**Reading passage:**
— START —

The Apostle Paul in the revelation given him laid hold upon this precious, glorious truth and it is woven into the warp and wool of his experience, his preaching, and his missionary service. "Christ liveth in me" was the very acme of his personal spiritual life.

Galatians 2:20, "I have been crucified with Christ; and it is no longer I that live, but Christ liveth in me; and the life I now live in the flesh I live in faith, the faith which is in the Son of God, who loved me, and gave himself for me."

Phil. 1:21, "For to me to live is Christ."

"Christ liveth in me" so that "To me to live is Christ" - there was nothing beyond this for Paul. Having the glorified Christ as his very life was all inclusive in Paul's spiritual experience. This to him was life on the highest plane. 

"Christ in you" was the heart of his message to the churches. It rang out with clarion clearness in all Paul's teaching and preaching. A cross section from any of Paul's Epistles would reveal this truth written in capital letters.

Colossians 1:27, "To whom God would make known what is the riches of the glory of this mystery among the Gentiles, which is Christ in you the hope of glory."

"Christ in you" was the very passion of his missionary service. Paul might employ different methods in his service for God, he might be all things to all men, but the end, the aim, the goal of it all was just one thing with him - that Christ Jesus Himself might be formed in each one who heard the Gospel message.

— END —

**Record set:**
— START —

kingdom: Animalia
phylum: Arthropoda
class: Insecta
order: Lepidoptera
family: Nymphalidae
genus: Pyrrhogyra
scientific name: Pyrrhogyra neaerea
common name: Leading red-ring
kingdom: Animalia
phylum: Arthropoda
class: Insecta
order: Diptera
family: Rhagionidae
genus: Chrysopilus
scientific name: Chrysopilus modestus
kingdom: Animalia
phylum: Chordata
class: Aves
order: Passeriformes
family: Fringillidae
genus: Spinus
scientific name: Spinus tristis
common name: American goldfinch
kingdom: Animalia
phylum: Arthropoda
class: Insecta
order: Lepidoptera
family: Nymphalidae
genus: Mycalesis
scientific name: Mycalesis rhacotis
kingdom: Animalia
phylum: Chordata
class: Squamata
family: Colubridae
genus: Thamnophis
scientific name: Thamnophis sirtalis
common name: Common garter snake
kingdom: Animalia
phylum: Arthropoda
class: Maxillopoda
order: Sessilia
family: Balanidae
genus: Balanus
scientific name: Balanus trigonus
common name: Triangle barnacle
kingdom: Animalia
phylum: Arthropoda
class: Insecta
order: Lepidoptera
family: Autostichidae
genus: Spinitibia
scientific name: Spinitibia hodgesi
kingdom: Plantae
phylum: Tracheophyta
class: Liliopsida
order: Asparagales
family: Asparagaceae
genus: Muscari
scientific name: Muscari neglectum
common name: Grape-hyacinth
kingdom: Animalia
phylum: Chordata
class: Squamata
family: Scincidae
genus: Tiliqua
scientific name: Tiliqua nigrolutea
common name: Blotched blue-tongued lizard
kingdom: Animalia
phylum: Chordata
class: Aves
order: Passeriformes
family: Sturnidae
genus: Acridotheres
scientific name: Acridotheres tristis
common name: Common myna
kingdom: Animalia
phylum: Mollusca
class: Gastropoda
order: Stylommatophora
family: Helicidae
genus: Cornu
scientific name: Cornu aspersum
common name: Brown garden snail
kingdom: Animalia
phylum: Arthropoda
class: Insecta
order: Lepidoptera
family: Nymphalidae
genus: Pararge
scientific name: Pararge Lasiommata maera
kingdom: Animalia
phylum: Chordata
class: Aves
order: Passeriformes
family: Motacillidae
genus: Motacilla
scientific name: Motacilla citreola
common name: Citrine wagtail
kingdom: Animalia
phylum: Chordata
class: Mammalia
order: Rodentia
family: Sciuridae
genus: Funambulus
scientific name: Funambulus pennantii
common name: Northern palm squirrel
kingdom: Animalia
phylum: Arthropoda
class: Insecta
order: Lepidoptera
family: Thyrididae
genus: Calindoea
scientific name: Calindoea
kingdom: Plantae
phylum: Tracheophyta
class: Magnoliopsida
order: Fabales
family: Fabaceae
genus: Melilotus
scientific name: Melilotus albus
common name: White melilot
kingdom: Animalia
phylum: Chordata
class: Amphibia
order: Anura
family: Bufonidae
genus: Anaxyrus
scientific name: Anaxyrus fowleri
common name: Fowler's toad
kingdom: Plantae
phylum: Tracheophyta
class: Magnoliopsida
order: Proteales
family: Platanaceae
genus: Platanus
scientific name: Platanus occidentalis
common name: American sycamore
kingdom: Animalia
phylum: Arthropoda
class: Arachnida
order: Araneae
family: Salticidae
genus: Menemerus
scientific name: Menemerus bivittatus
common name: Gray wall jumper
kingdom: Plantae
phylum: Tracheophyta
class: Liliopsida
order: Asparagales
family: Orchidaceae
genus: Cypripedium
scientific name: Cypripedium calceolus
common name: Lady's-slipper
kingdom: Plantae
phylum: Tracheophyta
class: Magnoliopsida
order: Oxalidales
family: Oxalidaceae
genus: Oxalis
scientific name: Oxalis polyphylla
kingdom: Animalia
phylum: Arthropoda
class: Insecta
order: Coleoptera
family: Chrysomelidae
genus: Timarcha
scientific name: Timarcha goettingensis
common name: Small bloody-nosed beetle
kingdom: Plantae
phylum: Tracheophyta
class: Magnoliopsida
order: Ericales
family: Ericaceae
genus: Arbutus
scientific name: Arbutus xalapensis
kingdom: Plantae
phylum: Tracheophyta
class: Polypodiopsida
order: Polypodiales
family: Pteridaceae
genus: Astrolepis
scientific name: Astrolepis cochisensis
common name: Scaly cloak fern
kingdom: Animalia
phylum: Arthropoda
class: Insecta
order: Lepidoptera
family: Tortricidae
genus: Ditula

— END —

**Stated exercise 1:** List every Bible verse reference cited in the passage about the Apostle Paul.
**Stated exercise 2:**
Answer these questions using the passage about the Apostle Paul.
(a) What phrase does the passage call the very acme of Paul's personal spiritual life?
(b) What phrase was the heart of Paul's message to the churches?
(c) What was the one goal of all Paul's missionary service?

**Result 1:**
Galatians 2:20
Phil. 1:21
Colossians 1:27

**Result 2:**
(a) "Christ liveth in me"
(b) "Christ in you"
(c) That Christ Jesus Himself might be formed in each one who heard the Gospel message.